Data rows:
******************************
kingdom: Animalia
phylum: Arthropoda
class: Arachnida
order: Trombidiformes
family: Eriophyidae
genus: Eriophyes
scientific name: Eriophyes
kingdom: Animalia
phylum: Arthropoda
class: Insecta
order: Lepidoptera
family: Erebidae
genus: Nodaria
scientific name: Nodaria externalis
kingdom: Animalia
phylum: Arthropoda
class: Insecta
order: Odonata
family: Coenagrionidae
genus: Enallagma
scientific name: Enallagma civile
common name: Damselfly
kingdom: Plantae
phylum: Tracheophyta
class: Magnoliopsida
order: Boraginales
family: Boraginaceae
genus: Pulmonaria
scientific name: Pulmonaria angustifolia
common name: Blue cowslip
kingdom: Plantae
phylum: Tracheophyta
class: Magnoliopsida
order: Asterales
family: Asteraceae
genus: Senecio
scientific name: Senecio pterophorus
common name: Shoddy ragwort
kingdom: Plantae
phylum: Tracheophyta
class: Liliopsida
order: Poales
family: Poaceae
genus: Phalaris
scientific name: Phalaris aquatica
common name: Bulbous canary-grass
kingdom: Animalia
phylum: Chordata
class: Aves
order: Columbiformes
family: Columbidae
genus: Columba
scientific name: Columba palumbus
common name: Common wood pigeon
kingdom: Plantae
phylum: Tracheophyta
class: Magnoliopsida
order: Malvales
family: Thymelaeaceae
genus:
******************************
Lay out every line of the records as a JSON list of strings, one string per line, with blank lines left out.

[
  "kingdom: Animalia",
  "phylum: Arthropoda",
  "class: Arachnida",
  "order: Trombidiformes",
  "family: Eriophyidae",
  "genus: Eriophyes",
  "scientific name: Eriophyes",
  "kingdom: Animalia",
  "phylum: Arthropoda",
  "class: Insecta",
  "order: Lepidoptera",
  "family: Erebidae",
  "genus: Nodaria",
  "scientific name: Nodaria externalis",
  "kingdom: Animalia",
  "phylum: Arthropoda",
  "class: Insecta",
  "order: Odonata",
  "family: Coenagrionidae",
  "genus: Enallagma",
  "scientific name: Enallagma civile",
  "common name: Damselfly",
  "kingdom: Plantae",
  "phylum: Tracheophyta",
  "class: Magnoliopsida",
  "order: Boraginales",
  "family: Boraginaceae",
  "genus: Pulmonaria",
  "scientific name: Pulmonaria angustifolia",
  "common name: Blue cowslip",
  "kingdom: Plantae",
  "phylum: Tracheophyta",
  "class: Magnoliopsida",
  "order: Asterales",
  "family: Asteraceae",
  "genus: Senecio",
  "scientific name: Senecio pterophorus",
  "common name: Shoddy ragwort",
  "kingdom: Plantae",
  "phylum: Tracheophyta",
  "class: Liliopsida",
  "order: Poales",
  "family: Poaceae",
  "genus: Phalaris",
  "scientific name: Phalaris aquatica",
  "common name: Bulbous canary-grass",
  "kingdom: Animalia",
  "phylum: Chordata",
  "class: Aves",
  "order: Columbiformes",
  "family: Columbidae",
  "genus: Columba",
  "scientific name: Columba palumbus",
  "common name: Common wood pigeon",
  "kingdom: Plantae",
  "phylum: Tracheophyta",
  "class: Magnoliopsida",
  "order: Malvales",
  "family: Thymelaeaceae",
  "genus:"
]